*** Task data

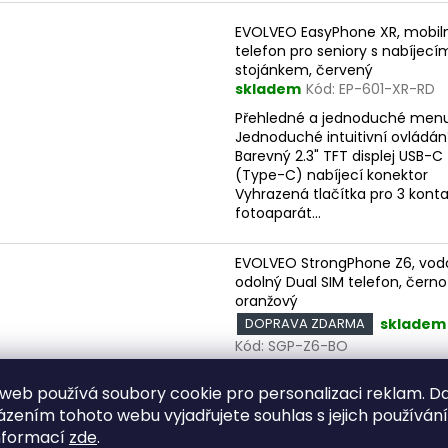
EVOLVEO EasyPhone XR, mobil
telefon pro seniory s nabíjecí
stojánkem, červený
skladem
Kód:
EP-601-XR-RD
Přehledné a jednoduché men
Jednoduché intuitivní ovládán
Barevný 2.3" TFT displej USB-C
(Type-C) nabíjecí konektor
Vyhrazená tlačítka pro 3 kont
fotoaparát...
EVOLVEO StrongPhone Z6, vod
odolný Dual SIM telefon, černo
oranžový
skladem
DOPRAVA ZDARMA
Kód:
SGP-Z6-BO
Displej 2,8” Dual SIM USB-C (T
web používá soubory cookie pro personalizaci reklam. D
nabíjeci konektor Vodotěsný
(odolnost IP68) Pogumovaný 
zením tohoto webu vyjadřujete souhlas s jejich používán
povrch Baterie s kapacitou 4
nformací
zde
.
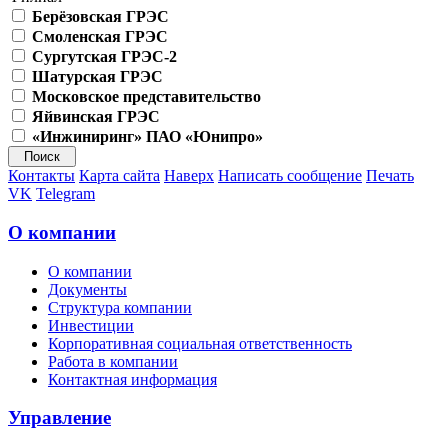
Берёзовская ГРЭС
Смоленская ГРЭС
Сургутская ГРЭС-2
Шатурская ГРЭС
Московское представительство
Яйвинская ГРЭС
«Инжиниринг» ПАО «Юнипро»
Контакты
Карта сайта
Наверх
Написать сообщение
Печать
VK
Telegram
О компании
О компании
Документы
Структура компании
Инвестиции
Корпоративная социальная ответственность
Работа в компании
Контактная информация
Управление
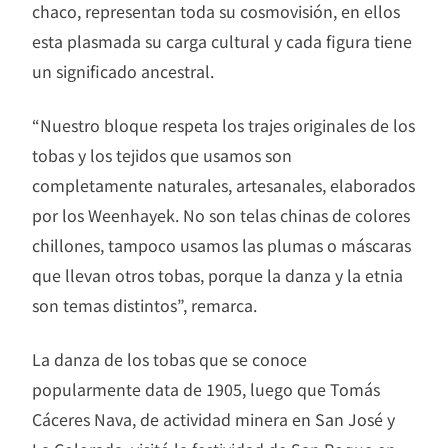
chaco, representan toda su cosmovisión, en ellos
esta plasmada su carga cultural y cada figura tiene
un significado ancestral.
“Nuestro bloque respeta los trajes originales de los
tobas y los tejidos que usamos son
completamente naturales, artesanales, elaborados
por los Weenhayek. No son telas chinas de colores
chillones, tampoco usamos las plumas o máscaras
que llevan otros tobas, porque la danza y la etnia
son temas distintos”, remarca.
La danza de los tobas que se conoce
popularmente data de 1905, luego que Tomás
Cáceres Nava, de actividad minera en San José y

******

* Work task
The reply is a bare number: how many lines above include "EVOLVEO".

* Output
2